==== Information shown ====

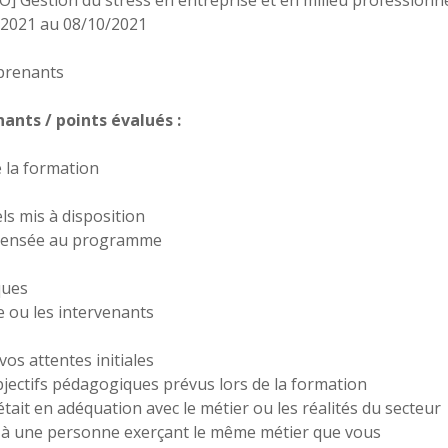
PRO] Gestion du stress en entreprise et en milieu professionn
9/2021 au 08/10/2021
prenants
nts / points évalués :
 la formation
s mis à disposition
spensée au programme
ques
e ou les intervenants
vos attentes initiales
bjectifs pédagogiques prévus lors de la formation
tait en adéquation avec le métier ou les réalités du secteur
à une personne exerçant le même métier que vous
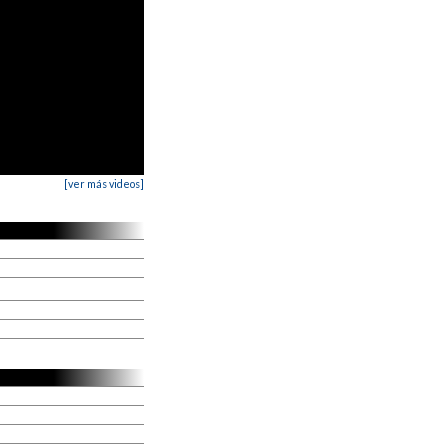
[ver más videos]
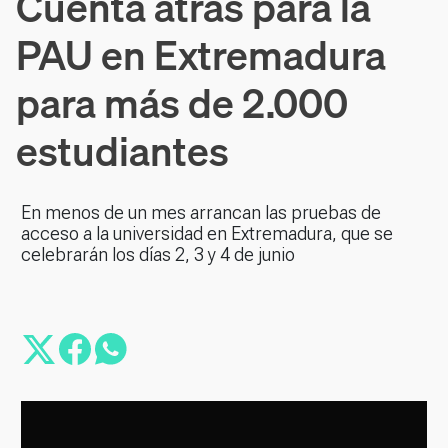
Cuenta atrás para la
PAU en Extremadura
para más de 2.000
estudiantes
En menos de un mes arrancan las pruebas de
acceso a la universidad en Extremadura, que se
celebrarán los días 2, 3 y 4 de junio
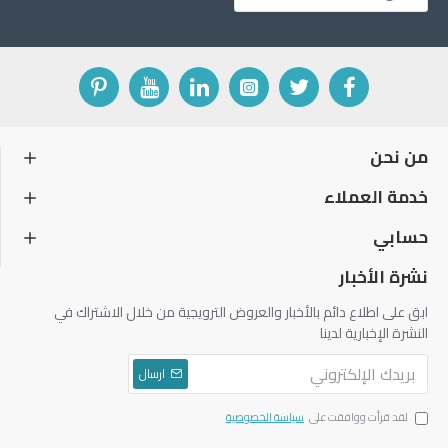
من نحن
خدمة العملاء
حسابي
نشرة الأخبار
ابق على اطلاع دائم بالأخبار والعروض الترويجية من خلال الاشتراك في
النشرة الإخبارية لدينا
ارسال
لقد قرأت ووافقت على
سياسة الخصوصية
Automatic cameras height adjustment
. The system tracks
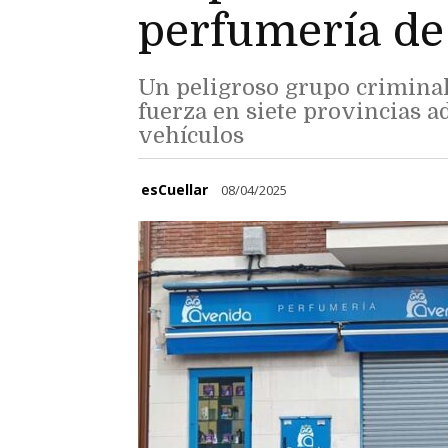
perfumería de
Un peligroso grupo criminal
fuerza en siete provincias a
vehículos
esCuellar
08/04/2025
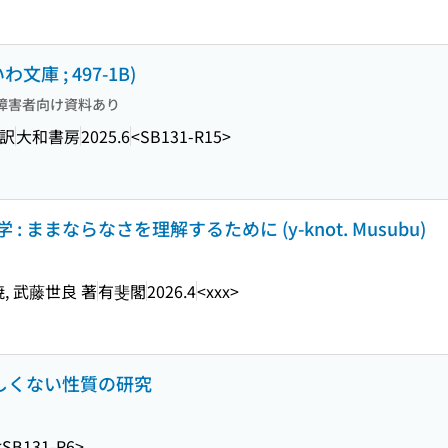
庫 ; 497-1B)
障害者向け資料あり
 訳
大和書房
2025.6
<SB131-R15>
ままならなさを理解するために (y-knot. Musubu)
, 武藤世良 著
有斐閣
2026.4
<xxx>
ましくない性質の研究
<SB131-R6>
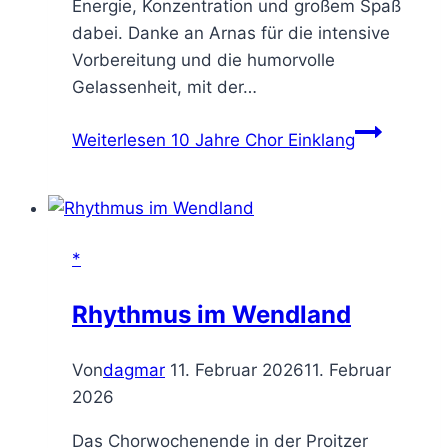
Energie, Konzentration und großem Spaß
dabei. Danke an Arnas für die intensive
Vorbereitung und die humorvolle
Gelassenheit, mit der…
Weiterlesen
10 Jahre Chor Einklang
*
Rhythmus im Wendland
Von
dagmar
11. Februar 2026
11. Februar
2026
Das Chorwochenende in der Proitzer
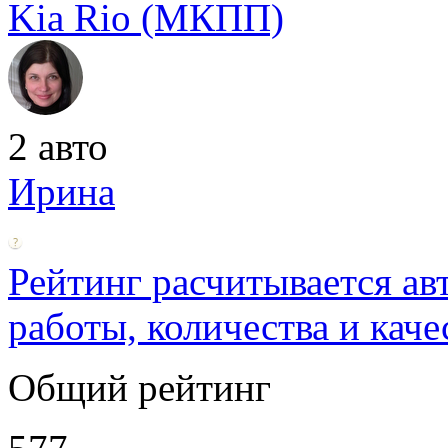
Kia Rio (МКПП)
2 авто
Ирина
Рейтинг расчитывается ав
работы, количества и каче
Общий рейтинг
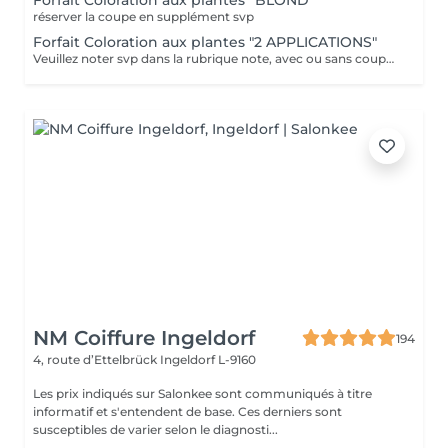
Forfait Coloration aux plantes “BLOND"
réserver la coupe en supplément svp
Forfait Coloration aux plantes "2 APPLICATIONS"
Veuillez noter svp dans la rubrique note, avec ou sans coupe. Merci.
NM Coiffure Ingeldorf
194
4, route d’Ettelbrück
Ingeldorf L-9160
Les prix indiqués sur Salonkee sont communiqués à titre
informatif et s'entendent de base. Ces derniers sont
susceptibles de varier selon le diagnosti...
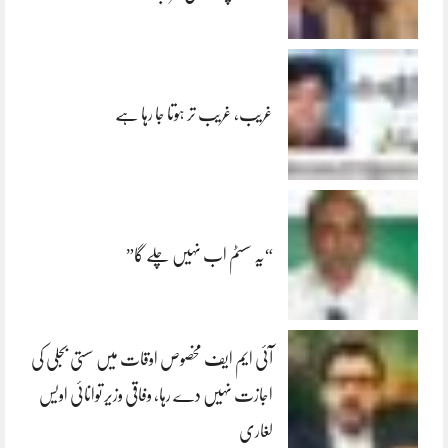
غریب، غریب تر ہوتا جا رہا ہے
“یہ سسٹم اب نہیں چلے گا”
آئی ایم ایف مخصوص اوقات میں سستی بجلی کی
اجازت نہیں دے رہا، وفاقی وزیر توانائی اویس
لغاری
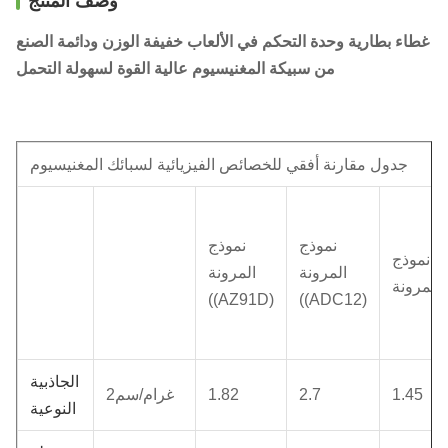
وصف المنتج
غطاء بطارية وحدة التحكم في الألعاب خفيفة الوزن ودائمة الصنع
من سبيكة المغنيسيوم عالية القوة لسهولة التحمل
جدول مقارنة أفقي للخصائص الفيزيائية لسبائك المغنيسيوم
نموذج
نموذج
نموذج
المرونة
المرونة
المرونة
((AZ91D)
((ADC12)
الجاذبية
1.45
2.7
1.82
غرام/سم2
النوعية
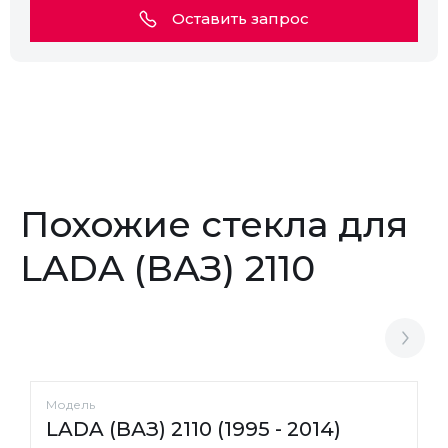
Оставить запрос
Похожие стекла для
LADA (ВАЗ) 2110
Модель
LADA (ВАЗ) 2110 (1995 - 2014)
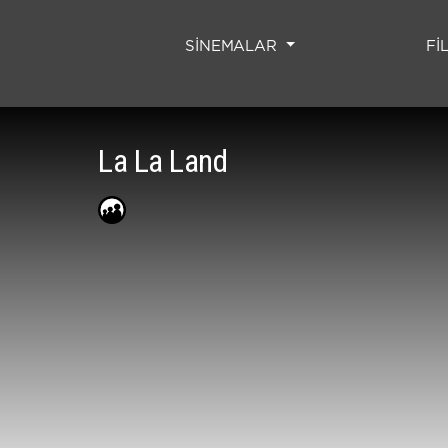
SİNEMALAR
Fİ
La La Land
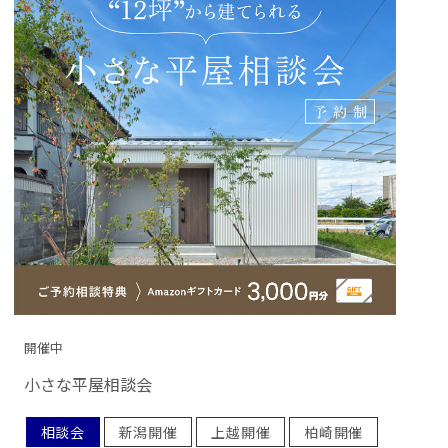
開催中
小さな平屋相談会
相談会
新潟開催
上越開催
柏崎開催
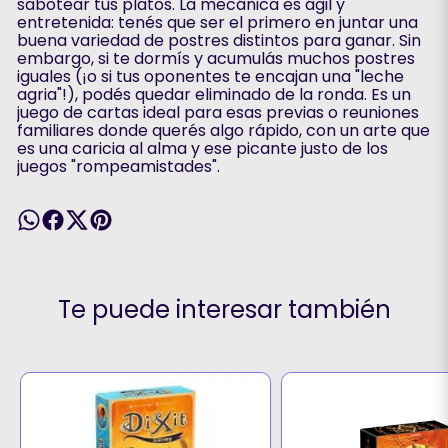
sabotear tus platos. La mecánica es ágil y
entretenida: tenés que ser el primero en juntar una
buena variedad de postres distintos para ganar. Sin
embargo, si te dormís y acumulás muchos postres
iguales (¡o si tus oponentes te encajan una "leche
agria"!), podés quedar eliminado de la ronda. Es un
juego de cartas ideal para esas previas o reuniones
familiares donde querés algo rápido, con un arte que
es una caricia al alma y ese picante justo de los
juegos "rompeamistades".
Te puede interesar también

====

**Task requirements**
None of the pictures belong in the copy; repeat all other material exactly.

**Response below**
PRO] Gestion du stress en entreprise et en milieu professionn
9/2021 au 08/10/2021
prenants
nts / points évalués :
 la formation
s mis à disposition
spensée au programme
ques
e ou les intervenants
vos attentes initiales
bjectifs pédagogiques prévus lors de la formation
tait en adéquation avec le métier ou les réalités du secteur
à une personne exerçant le même métier que vous
[ver más videos]
Cuenta atrás para la
PAU en Extremadura
para más de 2.000
estudiantes
En menos de un mes arrancan las pruebas de
acceso a la universidad en Extremadura, que se
celebrarán los días 2, 3 y 4 de junio
من نحن
خدمة العملاء
حسابي
نشرة الأخبار
ابق على اطلاع دائم بالأخبار والعروض الترويجية من خلال الاشتراك في
النشرة الإخبارية لدينا
ارسال
لقد قرأت ووافقت على
سياسة الخصوصية
Automatic cameras height adjustment
. The system tracks
perfumería de
Un peligroso grupo criminal
fuerza en siete provincias a
vehículos
esCuellar
08/04/2025
庫 ; 497-1B)
障害者向け資料あり
 訳
大和書房
2025.6
<SB131-R15>
ままならなさを理解するために (y-knot. Musubu)
, 武藤世良 著
有斐閣
2026.4
<xxx>
ましくない性質の研究
<SB131-R6>
Energie, Konzentration und großem Spaß
dabei. Danke an Arnas für die intensive
Vorbereitung und die humorvolle
Gelassenheit, mit der…
Weiterlesen
10 Jahre Chor Einklang
*
Rhythmus im Wendland
Von
dagmar
11. Februar 2026
11. Februar
2026
Das Chorwochenende in der Proitzer
Kia Rio (МКПП)
2 авто
Ирина
Рейтинг расчитывается ав
работы, количества и каче
Общий рейтинг
Forfait Coloration aux plantes “BLOND"
réserver la coupe en supplément svp
Forfait Coloration aux plantes "2 APPLICATIONS"
Veuillez noter svp dans la rubrique note, avec ou sans coupe. Merci.
NM Coiffure Ingeldorf
194
4, route d’Ettelbrück
Ingeldorf L-9160
Les prix indiqués sur Salonkee sont communiqués à titre
informatif et s'entendent de base. Ces derniers sont
susceptibles de varier selon le diagnosti...
غریب، غریب تر ہوتا جا رہا ہے
“یہ سسٹم اب نہیں چلے گا”
آئی ایم ایف مخصوص اوقات میں سستی بجلی کی
اجازت نہیں دے رہا، وفاقی وزیر توانائی اویس
لغاری
وصف المنتج
غطاء بطارية وحدة التحكم في الألعاب خفيفة الوزن ودائمة الصنع
من سبيكة المغنيسيوم عالية القوة لسهولة التحمل
جدول مقارنة أفقي للخصائص الفيزيائية لسبائك المغنيسيوم
نموذج
نموذج
نموذج
المرونة
المرونة
المرونة
((AZ91D)
((ADC12)
الجاذبية
1.45
2.7
1.82
غرام/سم2
النوعية
Оставить запрос
Похожие стекла для
LADA (ВАЗ) 2110
Модель
LADA (ВАЗ) 2110 (1995 - 2014)
SİNEMALAR
Fİ
La La Land
開催中
小さな平屋相談会
相談会
新潟開催
上越開催
柏崎開催
sabotear tus platos. La mecánica es ágil y
entretenida: tenés que ser el primero en juntar una
buena variedad de postres distintos para ganar. Sin
embargo, si te dormís y acumulás muchos postres
iguales (¡o si tus oponentes te encajan una "leche
agria"!), podés quedar eliminado de la ronda. Es un
juego de cartas ideal para esas previas o reuniones
familiares donde querés algo rápido, con un arte que
es una caricia al alma y ese picante justo de los
juegos "rompeamistades".
Te puede interesar también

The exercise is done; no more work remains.